Generally speaking, good use of R (base, tinyplot, ggplot) prevents many of the flaws that make popular graphs “bad”. We haven’t really practiced “interpretation” of existing graphs,

  • partly due to the need for discipline-specific knowledge,
  • partly due to the emphasis on coding and debugging.

As an example of a broad and thorough critique, take a look here for pretty in-depth critiques of “bad” graphs and some rather specific “rules”.

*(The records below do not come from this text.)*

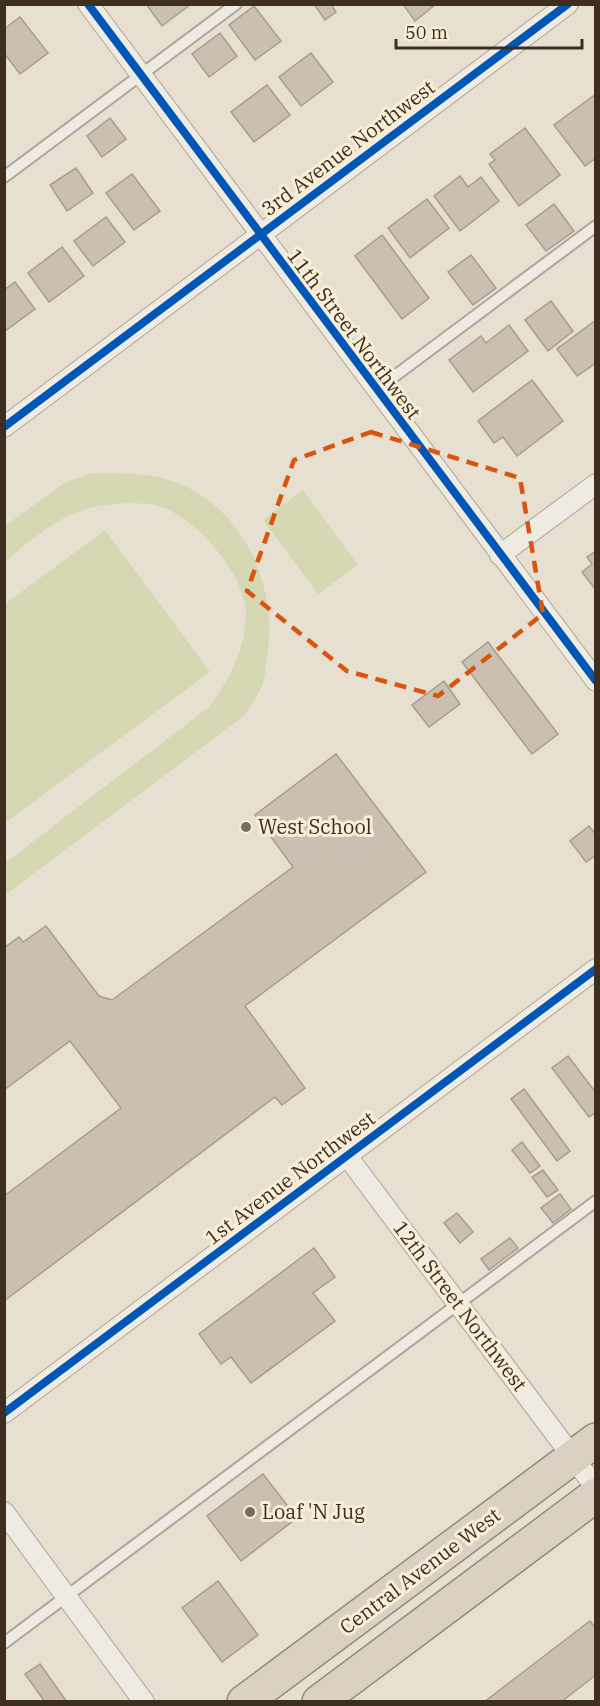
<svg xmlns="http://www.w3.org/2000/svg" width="600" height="1706" font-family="'IBM Plex Serif',serif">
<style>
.green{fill:#d6d7b3}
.building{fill:#cbbfb2;stroke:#a89c90;stroke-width:1.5}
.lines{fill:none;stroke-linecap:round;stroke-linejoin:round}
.lane-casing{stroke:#ada599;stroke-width:14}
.street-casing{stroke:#ada599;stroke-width:22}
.highway-casing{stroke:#928b80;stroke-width:36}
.lane{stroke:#efebe3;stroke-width:10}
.street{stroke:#efebe3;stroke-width:20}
.highway{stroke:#dad1c2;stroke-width:33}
.cycleway-casing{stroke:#f7eed8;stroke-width:11}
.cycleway{stroke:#0057b8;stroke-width:8}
.marked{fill:none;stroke:#d7550e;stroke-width:4.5;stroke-dasharray:12 8;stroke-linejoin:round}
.poi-dot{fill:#786c5e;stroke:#f7eed8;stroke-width:2}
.labels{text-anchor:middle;stroke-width:6;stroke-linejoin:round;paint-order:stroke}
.street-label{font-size:20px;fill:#3d2e20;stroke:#f7eed8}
.poi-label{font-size:20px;fill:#3d2e20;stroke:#f7eed8;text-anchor:start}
</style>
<rect width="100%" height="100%" fill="#e7e0d1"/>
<!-- green -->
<g class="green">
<path d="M91,473c27,0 57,-1 82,8 70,25 106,106 94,175 -1,10 -2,23 -6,32 -4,9 -11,18 -16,27l-240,180v-32l204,-156c20,-26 36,-57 37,-92 2,-39 -54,-103 -92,-110 -20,-3 -45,-2 -64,3 -33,8 -59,33 -85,53v-35l59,-43z"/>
<polygon points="303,490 358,565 318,594 263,520"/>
<polygon points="105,530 210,672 5,823 5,604"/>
</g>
<!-- building -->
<g class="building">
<polygon points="146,4 191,4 162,26"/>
<polygon points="314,4 331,4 336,12 325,20"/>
<polygon points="403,4 436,4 415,21"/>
<polygon points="254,6 281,41 255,60 229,25"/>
<polygon points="20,17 48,53 20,74 4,53 4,29"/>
<polygon points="220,33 237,56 209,77 192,54"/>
<polygon points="311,53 333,82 301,106 279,77"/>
<polygon points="267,85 290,115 254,142 231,112"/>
<polygon points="596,94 596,158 585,166 554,125"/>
<polygon points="110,118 126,139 102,157 87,136"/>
<polygon points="525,128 560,175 519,206 489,164 495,160 490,154"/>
<polygon points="76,168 93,193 67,211 50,185"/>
<polygon points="132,174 160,211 134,230 106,193"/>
<polygon points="460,176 468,187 481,177 499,201 460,231 434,196"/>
<polygon points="427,199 449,228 410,258 388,228"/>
<polygon points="554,204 574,231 546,251 526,225"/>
<polygon points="106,217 125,242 93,266 74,241"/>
<polygon points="382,235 429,298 402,319 355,256"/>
<polygon points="62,247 84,276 49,302 28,273"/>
<polygon points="471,255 496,288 473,305 448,272"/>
<polygon points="15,282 35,309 5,331 4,290"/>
<polygon points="551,301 573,331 548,351 525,320"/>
<polygon points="596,320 596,363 577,376 557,349"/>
<polygon points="509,325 528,351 473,392 449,360 481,336 486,343"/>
<polygon points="532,380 563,421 517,456 503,437 494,443 478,421"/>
<polygon points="596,551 596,590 582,572 592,564 587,557"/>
<polygon points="488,642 558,734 532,754 462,662"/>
<polygon points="444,681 460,704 429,727 412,705"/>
<polygon points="336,754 426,872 245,1006 305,1088 282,1105 275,1097 4,1301 4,1196 121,1108 70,1041 4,1090 4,948 19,937 23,942 46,926 99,996 112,1000 293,867 255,815"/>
<polygon points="589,826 596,835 596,855 586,862 570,841"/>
<polygon points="568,1056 596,1093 596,1112 589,1117 552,1068"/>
<polygon points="524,1089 570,1151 557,1161 511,1099"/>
<polygon points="522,1142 540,1166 530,1173 512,1150"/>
<polygon points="543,1170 558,1190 547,1197 532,1177"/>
<polygon points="560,1194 571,1209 553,1223 541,1208"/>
<polygon points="457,1213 473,1232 460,1243 444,1223"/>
<polygon points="510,1238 518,1248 489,1270 481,1259"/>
<polygon points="314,1248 335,1277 313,1293 335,1321 251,1383 231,1357 221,1364 199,1334"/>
<polygon points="263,1474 297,1518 241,1561 207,1516"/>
<polygon points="218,1581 258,1635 222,1662 182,1608"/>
<polygon points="590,1621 596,1629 596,1675 561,1702 484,1702"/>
<polygon points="40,1664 67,1702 45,1702 25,1674"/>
</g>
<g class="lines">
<!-- lane casing -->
<g class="lane-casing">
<g id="lane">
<polyline points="4,177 236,4"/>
<polyline points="376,390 596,226"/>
<polyline points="4,1643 596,1201"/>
</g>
</g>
<!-- street casing -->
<g class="street-casing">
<g id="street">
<polyline points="88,4 596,681"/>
<polyline points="4,427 568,4"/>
<polyline points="500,555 596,484"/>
<polyline points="347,1156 596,1488"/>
<polyline points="4,1413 596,969"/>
<polyline points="4,1512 144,1702"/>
</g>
</g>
<!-- highway casing -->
<g class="highway-casing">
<g id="highway">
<polyline points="244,1702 596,1440"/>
<polyline points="319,1702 596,1495"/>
</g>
</g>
<!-- lane -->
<use href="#lane" class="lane"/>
<!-- street -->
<use href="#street" class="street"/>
<!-- highway -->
<use href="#highway" class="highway"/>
<!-- cycleway casing -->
<g class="cycleway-casing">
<g id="cycleway">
<polyline points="88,4 596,681"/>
<polyline points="4,427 568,4"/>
<polyline points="4,1413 596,969"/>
</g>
</g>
<!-- cycleway -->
<use href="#cycleway" class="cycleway"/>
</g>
<!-- marked area -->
<path class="marked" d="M371,432l149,46 23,136 -105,82 -91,-25 -100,-80 47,-131z"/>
<!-- markers -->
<g class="poi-dot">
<circle cx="246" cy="827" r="6"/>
<circle cx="250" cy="1512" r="6"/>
</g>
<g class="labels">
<!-- street labels -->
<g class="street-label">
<text transform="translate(348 148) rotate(-37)" y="7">3rd Avenue Northwest</text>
<text transform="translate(354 334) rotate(53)" y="7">11th Street Northwest</text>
<text transform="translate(290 1178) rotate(-37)" y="7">1st Avenue Northwest</text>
<text transform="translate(460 1306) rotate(53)" y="7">12th Street Northwest</text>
<text transform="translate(420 1571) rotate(-37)" y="7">Central Avenue West</text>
</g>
<!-- poi labels -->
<g class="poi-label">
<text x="258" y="834">West School</text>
<text x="262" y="1519">Loaf 'N Jug</text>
</g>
</g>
<!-- border -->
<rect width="600" height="1706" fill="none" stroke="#3d2e20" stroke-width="12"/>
<!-- scale -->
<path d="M396 39v9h186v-9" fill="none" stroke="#3d2e20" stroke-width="3"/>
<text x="405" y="39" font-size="18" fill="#3d2e20" stroke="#f7eed8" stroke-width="4.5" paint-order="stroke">50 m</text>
</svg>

Our focus has largely been on preparing “good” (or at least often “better”) graphs, which idealy preempts some of the critique (so long as the data has been handled carefully).

Animation

Just for fun. See next slide for the results.

```{r}
#| eval: false
library(ggplot2)
library(gganimate)
```
```{r}
#| eval: false
dat <- read.delim("./data/inat-brief.csv", header = TRUE, sep = ",")
dat$year <- as.numeric(substr(dat$observed_on, 1, 4))
p <- ggplot(data = subset(dat, species_guess %in% c("Canada Goose")), mapping = aes(x = longitude, y = latitude, color = species_guess)) + geom_point(alpha = 0.75)
p2 <- p + transition_time(year) +  labs(title = "Year: {floor(frame_time)}")
animate(p2, renderer = ffmpeg_renderer())
```

Animation

Figure 5: The spatial occurrence of Canada geese in a random subset of iNaturalist observations from Oklahoma County, OK, USA.

Thanks

Whether or not you felt like you had a choice, thanks for your collective patience this semester.

Hopefully this gives you the confidence to explore and create.

PS. I was blown away by your comments and interpretations of the Gallery visit. If anyone is interested in sharing their impressions, I’d be happy to take anonymized submissions and host them on the class page.